Almost 18 months into Canada’s fight against the COVID-19 pandemic, the Canadian Olympic Committee on Monday sought to make a statement about the value of communal effort in the face of adversity, naming a pair of athletes from two different team sports as flag bearers for the Tokyo Summer Games opening ceremony.
Three-time Olympic basketball player Miranda Ayim and Nathan Hirayama, a co-captain of the men’s rugby sevens team who is making his first Olympic appearance, will carry the Canadian flag on Friday.
“These games will be a celebration not only of the accomplishments of our athletes, but of the collective resilience and focus it has taken all of us to navigate the challenges of the pandemic,” said Prime Minister Justin Trudeau, who made the announcement in a pre-recorded video message posted online.
“Selecting our flag bearer wasn’t about looking for our brightest star power, it was about reflecting the brilliance and the character of the whole team,” said Marnie McBean, Canada’s chef de mission for the Tokyo Games, during a video press conference after the announcement.
“With the unprecedented hurdles presented by the pandemic, as well as the associated training and qualification challenges, team sports represent unity and overcoming challenges together. It was a natural choice to choose leaders of teams to be our Team Canada leaders.”
McBean noted that it was not yet clear whether Ayim and Hirayama will share a flag, as she and her rowing teammate Kathleen Heddle did during the closing ceremony for the 1996 Summer Games, or instead carry two separate flags due to COVID-19-related restrictions. “I don’t know how that’s going to work,” said McBean, in another indication of how the pandemic has scrambled decision-making for these Games. “There’s a meeting on the protocol for that tomorrow.”
This marks only the second time two flag bearers will lead Team Canada in the opening ceremony, after Tessa Virtue and Scott Moir in the 2018 Pyeongchang Winter Games.
Team Canada’s pool of available flag bearers was limited by protocols that preclude athletes from arriving in Tokyo more than five days before their first competition. Canada is sending 370 athletes, but most will not be present for either the opening or closing ceremonies, as protocols also require them to leave within 48 hours of concluding their competitions.
Delegations in the parade of nations will be limited to athletes, rather than including support staff, who typically also take part.

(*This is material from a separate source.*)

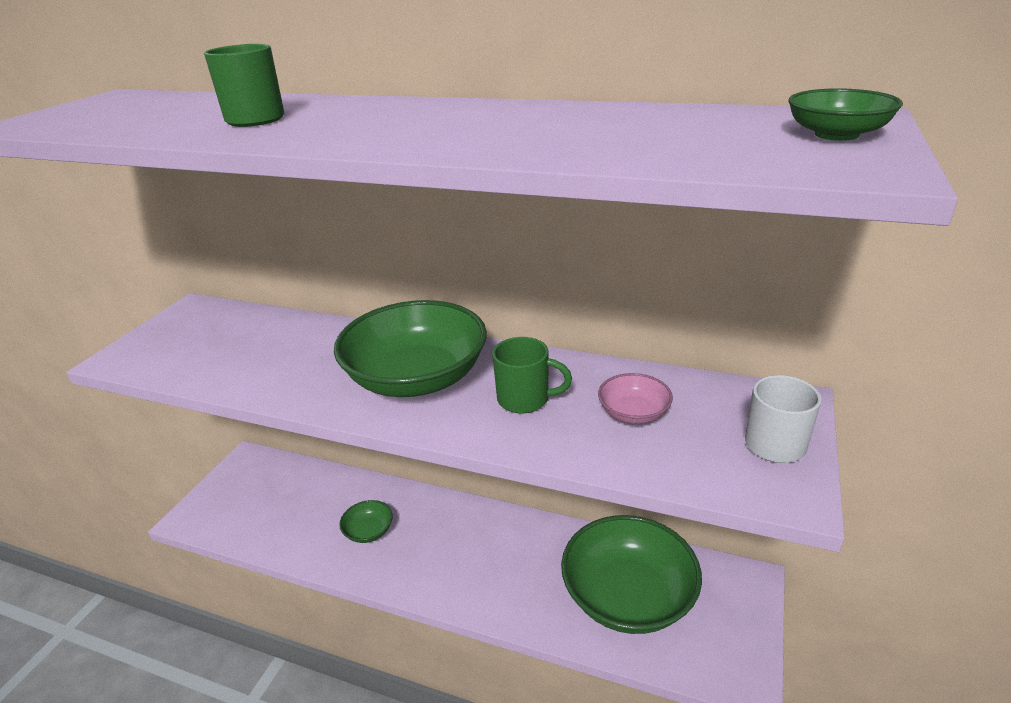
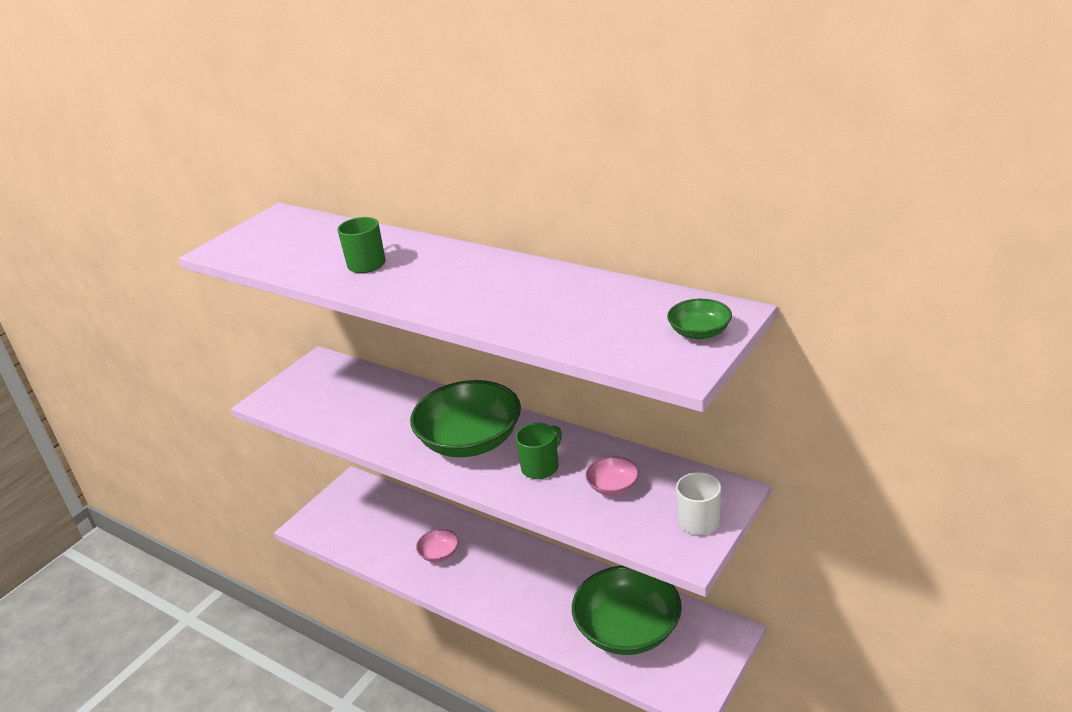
camera: 15 degrees right, 0 degrees up
green bowl [339,500,393,543] -> pink bowl [416,529,459,562]
green mug [492,337,572,414] -> green mug turned 75 degrees counterclockwise [515,423,562,479]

McBean spoke from Tokyo, where some of the Canadian athletes, including members of the softball and rowing teams, have already moved into the Olympic Village. Ayim was in Kariya City, more than four hours’ drive from Tokyo, where the Canadian women’s basketball team has been training and acclimating to the withering Japanese weather. Hirayama was in Langford, B.C.
Men’s rugby action begins on Sunday. The Canadian women’s basketball team plays Serbia in the preliminary round next Monday.
The selection of Ayim and Hirayama marks the first time a Canadian delegation for a Summer Games will be led by team athletes, rather than the more common practice of selecting likely medalists from individual competitions. Hockey star Danielle Goyette carried the flag during the 2006 Winter Games in Turin; her team went on to win the gold medal that year.
“We definitely recognize that team sports are usually not selected for this role,” Ayim said. “I think it’s a perfect opportunity and it’s a beautiful image of what we’ve gone through this past year and a half. Team sport is a whole different beast. There are so many things going on: for sure, the high-performance component, but as well the working together as a team, dealing with all sorts of different undercurrents and contexts and personalities, and I think that’s what we all recognize on a day-to-day basis, whether you’re at home or in the business world or wherever you are, we all deal with that. So I think that reflects the general population of Canada, and I think it’s a really beautiful image.”
The women’s basketball team has made strides over the past decade, reaching the quarter-finals in the last two Summer Games. Currently ranked fourth by FIBA, the team is hoping to score a medal in Tokyo.
The men’s rugby sevens squad failed to qualify for the Games in 2016, the first time rugby was an official Olympic sport. The Canadian team is ranked eighth in the world going into these Games.
Hirayama’s father, Garry, was a member of Canada’s first men’s rugby sevens squad, playing for the national team between 1977 and 1982, making them the country’s first father and son duo in the sport.
The selection of Ayim and Hirayama also marks the first time that a BIPOC athlete has been named to carry the Canadian flag in the opening ceremony since Charmaine Crooks was given the honour in 1996.
“I think as soon as you become a professional athlete and you represent Canada on a stage, you know immediately that you’ve become a role model to young and old alike, so that’s constantly something that is on my mind,” Ayim said. “I do recognize also that representation matters, so if someone is looking up to me and feels like their dreams are more attainable because of myself or Nate or any of my teammates out there, I think that is just a net win.”
Hirayama added: “It’s something that’s not taken lightly. We have a responsibility as role models.”